- **Exercise set**
1. According to the passage on national liberalism in the German Empire, what share of the vote did the National Liberal Party win in the 1871 federal election?
2. Name every political party mentioned in the passage on national liberalism in the German Empire.
3. Resume the passage on national liberalism in the German Empire, starting right after its final sentence.

- **Reading text**
- Opening Delimiter -

At the time of the German Empire, national liberalism was represented by the National Liberal Party (NLP), the largest in the Reichstag for several years. National Liberals supported Bismarck, who served as Chancellor from 1871 (unification of Germany) to 1890, until the late 1870s when the Chancellor reversed his early free trade policies, became a proponent of protectionism, opposed increasing parliamentary powers and ultimately pandered for the support of the German Conservative Party (largely representing the wealthy landowning elite Junkers of Prussia). Additionally, the NLP (which had obtained around 30% in the first three federal elections, including 30.1% in the 1871 federal election) suffered huge losses in the 1878 federal election and especially the 1881 federal election (when it was reduced to 14.6%). Later, the party experienced a steady decline in its share of vote, contextually with the rise of the Social Democratic Party and the Centre Party at the turn of the century.

- Closing Delimiter -

Records from a data collection
- Opening Delimiter -

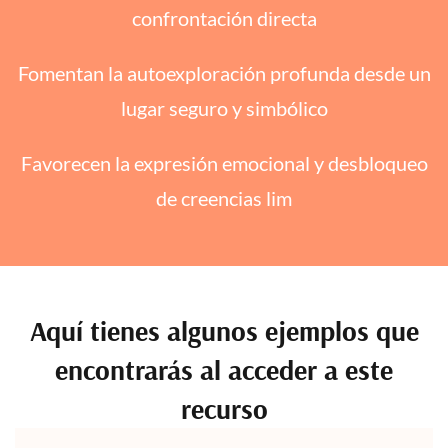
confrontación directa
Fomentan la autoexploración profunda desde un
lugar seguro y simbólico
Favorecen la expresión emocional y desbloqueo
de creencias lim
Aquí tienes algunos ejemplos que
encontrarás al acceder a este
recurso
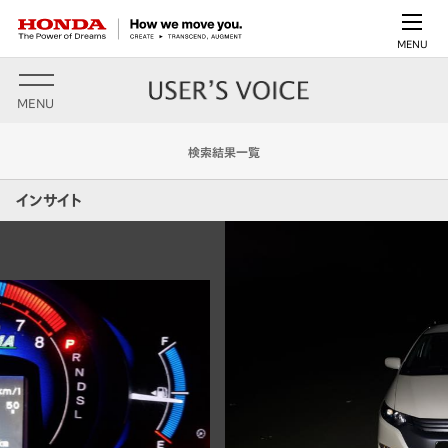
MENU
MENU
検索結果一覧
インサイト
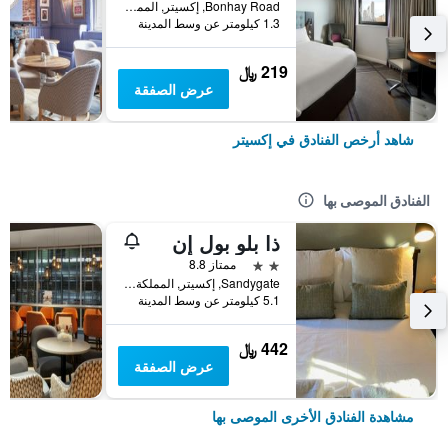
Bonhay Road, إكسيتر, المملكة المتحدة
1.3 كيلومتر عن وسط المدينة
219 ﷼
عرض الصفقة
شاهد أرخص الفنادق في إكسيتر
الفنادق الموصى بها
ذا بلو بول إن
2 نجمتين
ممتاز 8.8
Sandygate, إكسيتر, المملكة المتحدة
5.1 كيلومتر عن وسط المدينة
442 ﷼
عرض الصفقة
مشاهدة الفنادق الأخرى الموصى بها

- Closing Delimiter -
- Opening Delimiter -

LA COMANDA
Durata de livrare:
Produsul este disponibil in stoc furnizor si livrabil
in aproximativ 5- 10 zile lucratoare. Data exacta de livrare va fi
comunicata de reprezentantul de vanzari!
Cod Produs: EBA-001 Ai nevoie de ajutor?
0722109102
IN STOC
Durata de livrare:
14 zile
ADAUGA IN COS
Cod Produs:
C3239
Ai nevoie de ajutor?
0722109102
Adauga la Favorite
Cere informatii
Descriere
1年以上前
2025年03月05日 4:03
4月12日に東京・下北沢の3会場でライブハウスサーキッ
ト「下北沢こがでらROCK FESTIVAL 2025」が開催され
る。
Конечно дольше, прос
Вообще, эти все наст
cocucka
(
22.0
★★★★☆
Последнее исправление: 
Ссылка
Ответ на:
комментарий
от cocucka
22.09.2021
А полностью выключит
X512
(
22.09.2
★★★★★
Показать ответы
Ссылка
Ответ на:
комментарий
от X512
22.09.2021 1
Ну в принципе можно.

- Closing Delimiter -
- Opening Delimiter -

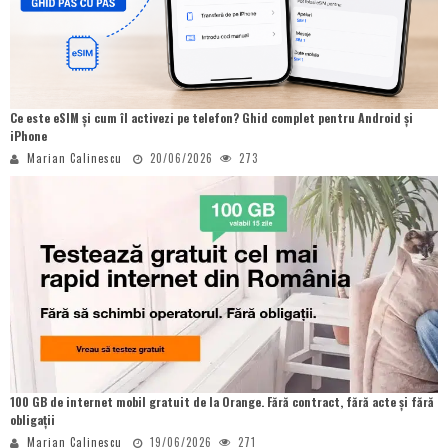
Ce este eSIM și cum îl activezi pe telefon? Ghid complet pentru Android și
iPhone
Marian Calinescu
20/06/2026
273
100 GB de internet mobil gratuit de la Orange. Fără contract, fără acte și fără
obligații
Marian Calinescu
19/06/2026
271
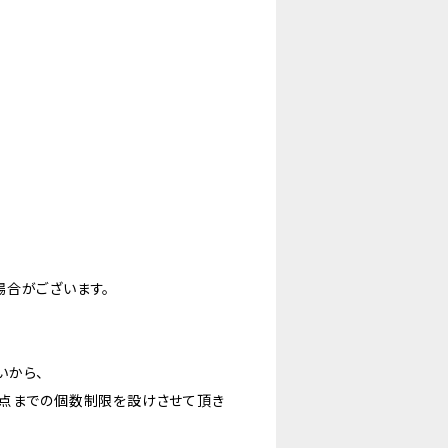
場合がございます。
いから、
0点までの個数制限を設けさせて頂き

- Closing Delimiter -

- **Numbered answers**
1. 30.1%

2. National Liberal Party (NLP), German Conservative Party, Social Democratic Party, Centre Party

3.
During the Weimar Republic, the NLP was succeeded by the German People's Party (DVP), whose main leader was Gustav Stresemann, Chancellor (1923) and Minister of Foreign Affairs (1923–1929). The DVP, which was joined by some moderate elements of the Free Conservative Party (FKP) and the Economic Union (WV), was generally thought to represent the interests of the great German industrialists and has been classified as a national-liberal party by several observers. Its platform stressed Christian family values, secular education, lower tariffs, opposition to welfare spending and agrarian subsidies and hostility to "Marxism" (that is to say, both the Communist Party and the Social Democratic Party). After Stresemann's death, the DVP, whose ranks included several anti-republicans, veered sharply to the right.

The current Free Democratic Party (FDP), which was the joint successor of the DVP and the social liberal German Democratic Party (DDP), originally featured conservative and partly nationalist efforts, which were particularly strong in some state associations until the 1950s and more occasionally after that (an interesting example is that of Jürgen Möllemann, FDP leader in North Rhine-Westphalia in 1983–1994 and 1996–2002) and still includes a national-liberal faction, which holds a consistently Eurosceptic position, differently from the rest of the party. Some right-wing elements, including Sven Tritschler (former leader of the Stresemann Club), have more recently joined the Alternative for Germany (AfD), which has in turn been characterised by some observers as national liberal.

Israel
Since 1973, Likud – National Liberal Movement operates in Israel as the main centre-right and Zionist political party in the country.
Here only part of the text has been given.